Hacker News new | ask | show | jobs
by LatteLazy 1849 days ago
People should note that this data cannot really be anonymised. This is because you only need a post code, date of birth and sex to determine who the majority of people are.

"A 2000 study found that 87 percent of the U.S. population can be identified using a combination of their gender, birthdate and zip code."

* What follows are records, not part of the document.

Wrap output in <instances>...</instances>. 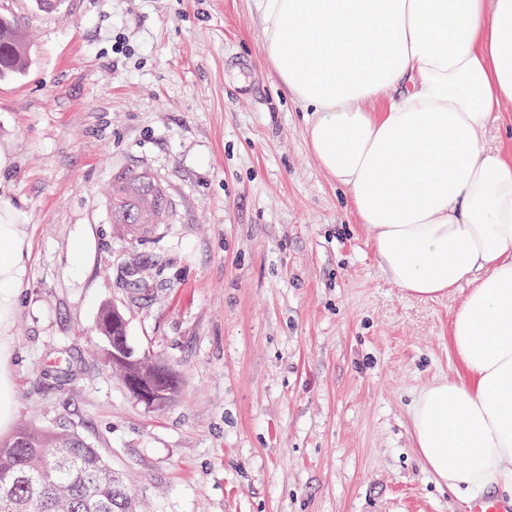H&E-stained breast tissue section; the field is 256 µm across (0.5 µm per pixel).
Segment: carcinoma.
Returning a JSON list of instances; mask_svg holds the SVG:
<instances>
[{
    "label": "carcinoma",
    "mask_w": 512,
    "mask_h": 512,
    "mask_svg": "<svg viewBox=\"0 0 512 512\" xmlns=\"http://www.w3.org/2000/svg\"><path fill=\"white\" fill-rule=\"evenodd\" d=\"M28 33L10 16L0 14V79L21 74L28 66ZM173 203L165 190L142 175L116 180L112 187V223L129 228L137 239L164 224ZM99 335L107 360L125 385L150 398L146 406L170 401L177 381L160 362L132 349L121 352L112 342L126 336V320L115 308L103 311ZM127 486L112 475L100 451L83 436L66 429H23L0 440V512H132Z\"/></svg>",
    "instance_id": "cac0c4a2"
}]
</instances>
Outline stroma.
Masks as SVG:
<instances>
[{"label": "stroma", "mask_w": 512, "mask_h": 512, "mask_svg": "<svg viewBox=\"0 0 512 512\" xmlns=\"http://www.w3.org/2000/svg\"><path fill=\"white\" fill-rule=\"evenodd\" d=\"M32 41L0 80V198L27 224L12 317V430L98 448L135 512H464L414 448L411 405L460 374L450 320L381 269L308 147L250 0H0ZM124 43L127 54L113 51ZM174 202L129 240L113 180ZM90 250L71 271L69 246ZM179 378L135 402L100 352L101 311Z\"/></svg>", "instance_id": "obj_1"}]
</instances>
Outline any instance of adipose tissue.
<instances>
[{"label":"adipose tissue","instance_id":"ef3b65f1","mask_svg":"<svg viewBox=\"0 0 512 512\" xmlns=\"http://www.w3.org/2000/svg\"><path fill=\"white\" fill-rule=\"evenodd\" d=\"M261 46L389 279L419 299L467 292L462 367L421 391L417 453L457 493L512 498V150L482 134L512 112V0H252ZM27 227L0 201V431L16 406L6 334Z\"/></svg>","mask_w":512,"mask_h":512}]
</instances>
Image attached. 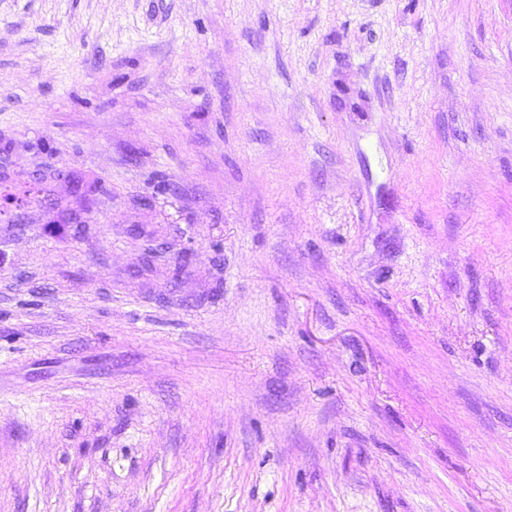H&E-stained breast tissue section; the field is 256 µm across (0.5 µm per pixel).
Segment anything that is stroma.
Here are the masks:
<instances>
[{"mask_svg":"<svg viewBox=\"0 0 512 512\" xmlns=\"http://www.w3.org/2000/svg\"><path fill=\"white\" fill-rule=\"evenodd\" d=\"M0 512H512V0H0Z\"/></svg>","mask_w":512,"mask_h":512,"instance_id":"35a3bbf8","label":"stroma"}]
</instances>
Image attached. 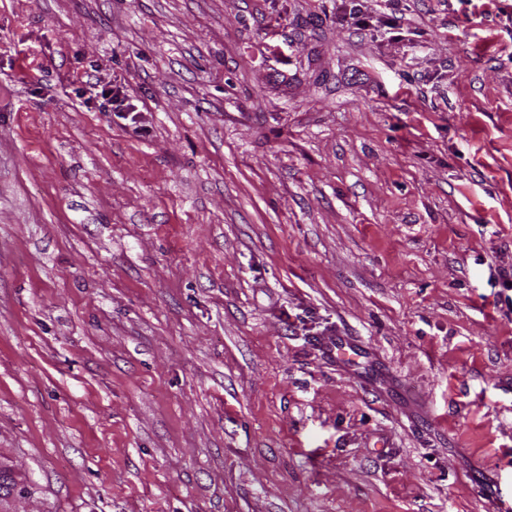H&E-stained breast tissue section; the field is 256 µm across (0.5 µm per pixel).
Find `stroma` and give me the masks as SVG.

https://en.wikipedia.org/wiki/Data_re-identification

UK postcodes are more specific I believe.

3 comments

It seems the NHS will still be able to identify patients. FTA:

"Data that directly identifies patients will be replaced with unique codes in the new data set, but the NHS will hold the keys to unlock the codes “in certain circumstances, and where there is a valid legal reason”, according to its website. "

What they don't seem to cover is what they think directly identifying data means.

Does anyone actually know what that means? I wouldn't know from a medical record how much data would need to be removed to make it anonymous. It likely depends on the record. And there are different answers that can both be right (so which are they using?).

Why not remove postcodes?
Because you can do something very similar with combos of other fields in the data. That's the problem here: no one knows what combination of details deannonimise a record. So what do you remove, all of them? So the claim it is anonymous is BS. And once the records are out there, there is no way to get them back...

Edit: as an example, I was in a car accident as a 17 year old and broke my jaw. If you Google my name and the location you'll see the news article. I was the only person treated at the local hospital for a broken jaw that day. You just deannonimised me.

Or go again: I'm the only person from my town who went to my university in the year I went. Just look for someone treated in <home area> term time and <uni medical clinic> term time 2002-2008.

For example, to book the NHS vaccine you only need a person postcode, first and last name, and date of birth. All this information is easily available, for example from companies house.